__Texto selecionado__:
+---+
Ajuizada após a conclusão das investigações de um inquérito civil, a ação destaca que o Município do Rio de Janeiro licenciou a construção de um prédio na Rua Alberto de Campos, nº 84, de 29,22 metros de altura, em um lote que abriga um casarão preservado pela APAC. A ACP ressalta, porém, que a autorização para a obra ignorou o limite de altura para acréscimos previsto no decreto municipal nº 28.224/2007, mesmo com a empresa responsável pelo empreendimento tendo declarado expressamente que o local possuía um imóvel preservado.
“A regra é objetiva: em lote com bem preservado pela APAC, acréscimos não podem ultrapassar a altura do bem preservado. Casarões típicos de Ipanema das primeiras décadas do século XX têm, em regra, entre oito e doze metros. O ARC Ipanema, com 29,22, supera esse limite em duas a três vezes”, afirma um dos trechos da ação.
Além disso, a ação pontua que o licenciamento foi concedido sem a manifestação técnica do Instituto Rio Patrimônio da Humanidade (IRPH), sem a Anotação de Responsabilidade Técnica do profissional responsável pela execução da obra e sem um estudo de devassamento sobre o terraço descoberto previsto na construção.
+---+
__Dados fornecidos__:
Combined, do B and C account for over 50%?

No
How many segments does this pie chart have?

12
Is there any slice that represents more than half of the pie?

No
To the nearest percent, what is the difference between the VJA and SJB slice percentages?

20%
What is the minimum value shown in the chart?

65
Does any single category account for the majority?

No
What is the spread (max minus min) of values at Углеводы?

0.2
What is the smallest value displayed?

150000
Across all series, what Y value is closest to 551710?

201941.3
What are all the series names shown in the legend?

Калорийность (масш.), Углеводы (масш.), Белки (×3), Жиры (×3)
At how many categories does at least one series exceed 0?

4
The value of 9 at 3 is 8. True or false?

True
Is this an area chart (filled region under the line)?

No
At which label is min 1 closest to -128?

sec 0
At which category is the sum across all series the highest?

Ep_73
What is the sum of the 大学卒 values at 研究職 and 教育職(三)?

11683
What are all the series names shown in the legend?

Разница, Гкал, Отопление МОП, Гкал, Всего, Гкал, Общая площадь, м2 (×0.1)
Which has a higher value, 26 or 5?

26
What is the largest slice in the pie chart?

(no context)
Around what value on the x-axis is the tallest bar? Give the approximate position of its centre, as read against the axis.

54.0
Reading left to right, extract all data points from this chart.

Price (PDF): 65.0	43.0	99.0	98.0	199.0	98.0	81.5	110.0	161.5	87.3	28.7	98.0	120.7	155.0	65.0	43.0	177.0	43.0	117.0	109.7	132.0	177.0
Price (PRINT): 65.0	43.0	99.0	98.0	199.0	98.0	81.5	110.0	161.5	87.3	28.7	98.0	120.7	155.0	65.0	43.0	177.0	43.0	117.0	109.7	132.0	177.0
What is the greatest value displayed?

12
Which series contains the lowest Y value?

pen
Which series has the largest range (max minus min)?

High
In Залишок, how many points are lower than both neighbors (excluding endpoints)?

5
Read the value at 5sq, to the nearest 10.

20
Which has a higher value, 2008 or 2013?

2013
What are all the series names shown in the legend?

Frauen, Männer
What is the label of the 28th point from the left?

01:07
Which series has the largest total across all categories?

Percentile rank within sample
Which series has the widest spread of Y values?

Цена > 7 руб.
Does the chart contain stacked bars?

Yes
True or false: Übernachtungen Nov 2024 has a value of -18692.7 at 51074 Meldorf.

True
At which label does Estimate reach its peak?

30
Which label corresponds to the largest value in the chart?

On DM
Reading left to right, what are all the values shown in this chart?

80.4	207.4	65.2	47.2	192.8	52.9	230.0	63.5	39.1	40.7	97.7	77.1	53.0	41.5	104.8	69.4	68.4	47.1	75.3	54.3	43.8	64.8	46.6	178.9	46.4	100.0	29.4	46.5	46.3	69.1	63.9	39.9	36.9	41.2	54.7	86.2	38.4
+---+
__Lista de tarefas__:
(a) Segundo o texto sobre a ação contra o prédio em Ipanema, qual é a altura do edifício licenciado na Rua Alberto de Campos, nº 84?
(b) Dê seguimento ao texto sobre a ação contra o prédio em Ipanema a partir do ponto em que ele termina.

__Respostas em ordem__:
(a) 29,22 metros.

(b)
Além da paralisação das obras, o documento solicita uma vistoria oficial em até 15 dias para verificar a conformidade da obra com o projeto aprovado, a altura efetiva da edificação e a configuração dos afastamentos laterais e dos elementos sobre o afastamento de fundos. Também é requerido que a empresa incorporadora realize um estudo formal de impacto sobre os imóveis vizinhos à obra e que verifique de que forma a construção irá afetar a privacidade, o devassamento, a insolação ou a ventilação sobre os terceiros afetados.